Agreed. A very large fresh piece of paper is needed to start again from absolute scratch. Even though I can come across as heartless when it comes to economics, at the end of the day not everyone can afford a car, not everyone is legally allowed to drive a car and we should all be doing our bit for the carbon footprint.
However Public ownership which seems to be the great dream, but entirely undeliverable.
There's plenty of people out there in pressure groups and social media pages who think that buses should be publicly operated, but none of them have ever given the answers to or are aware of the following----
- Can they solve the issue where you have to run a service that clearly is required, but the revenue taken in the farebox covers even just the drivers wages and the fuel- nevermind the other expenses of running buses.
- Have they actually seen the accounts of a major group and prove that the shareholders have been gouging the business when it could have been invested in keeping a marginal service in the fringes of Glasgow operating?
- Can they tell me what PVR stands for? What is the PVR for the First Glasgow service 2?
- Can you understand that BSOG is not a public subsidy to run a specific bus service?
- Can you tell me how much it costs per mile to operate a bus?
- What is the reimbirsement rate for concessionary fares and how the scheme actually works and how it has decimated bus companies in Scotland as a result?
- Where are you going to find the money to purchase an entire bus operation that makes the owning group consideable amounts of money, as many of the advocates of public ownership in Scotland seem to think that First will sell Aberdeen or Glasgow at bargain basement rates. Pre-pandemic Glasgow's profits were propping up underpeforming Aberdeen and Scotland East.
- Love them or hate them, the existing senior management teams at First, McGills and Stagecoach West Scotland are all very experienced at what they do, your not taking over a company that has been run into the ground by a bunch of rookies who have no clue about the bus industry- what can you do that is so different to the MDs at these operations who have been in the business for decades and have a real passion for the business?
- Have you actually got someone in your group who has operated bus services and has relevant qualifications to do so? and not just a bunch of people who are - quite rightly so not happy about cuts to their bus services and think they can do better? Everyone has an opinion on running a bus service, but what do you know that is better than the people currently in the ivory towers currently running the buses? I have friends who are wildly critical of managers of football teams and think they should do it this way and that way and the way they do it is all wrong as they told me in the pub and have no experience of running a top tier football team.
- before the coronavirus public services were starved of funding. Councils were having to make some plainly heartbreaking decisions to cut or worse - close down services as they couldn't afford to fund them anymore. Can you reassure me that this will not happen to the buses when they return to public ownership?

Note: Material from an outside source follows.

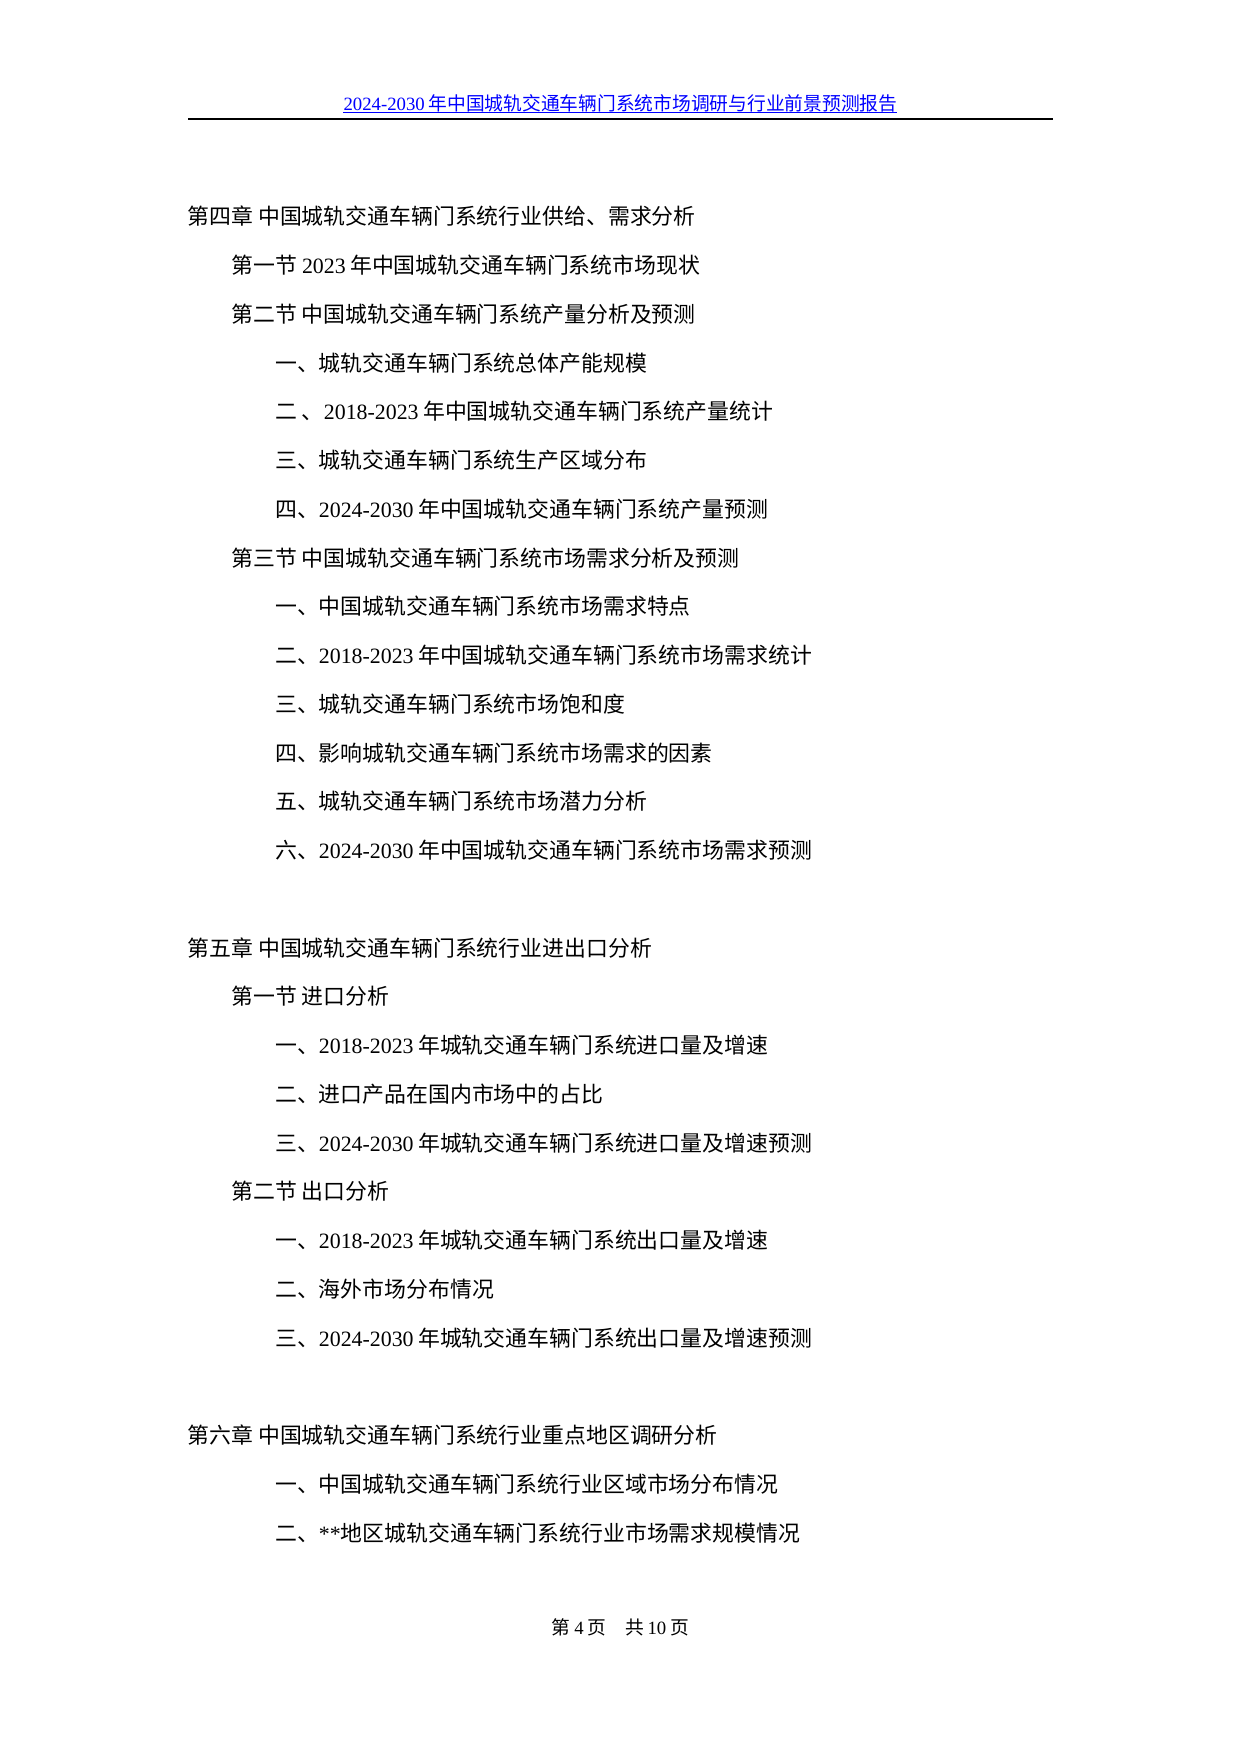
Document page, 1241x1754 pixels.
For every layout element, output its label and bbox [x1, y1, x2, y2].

- Can you understand that bus operators for years invested profits from busy routes to keep marginal routes operating- as per a public operator would be obliged to do so and this situation could not continue due to financial pressures? Not through choice FirstGroup were forced to operate services for many years that lost them money hand over fist, McGills operated a fair few services that lost money but kept them going to retain a network, Stagecoach in the good times nationally pump primed the X16 what it was at the time- a blueprint of how public and private money jointly invested can create a very sucessful service.
- The current legislation allows for competition. Competiton has been more of a curse than a blessing for buses. What will be your plans for competition? Will you legislate to stop competition against your network?- but all the time knowing that it is a legal minefield in the country where healthy competition is encouraged for the interests of the customer.
- Lothian Buses is indeed a model of public ownership. But it has behaved very aggressively towards FirstGroup in the past and run them out of places they and their predecessors ran for generations. It's used its resources against it's competitors to intimidate them- anyone remember the AAA numberplates on one of the Lothian Motorcoaches vehicles? its Lothian Motorcoaches company undercut its competitors in the day trip market. For a while it had a monopoly on the open top bus tours as it bought out its competition, and overall in Edinburgh and the Lothians now It's now very close to a monopoly in its area and if you were to try and go against them- they will make you regret it.
I think for the next few decades we are stuck with what we have got unfortunately.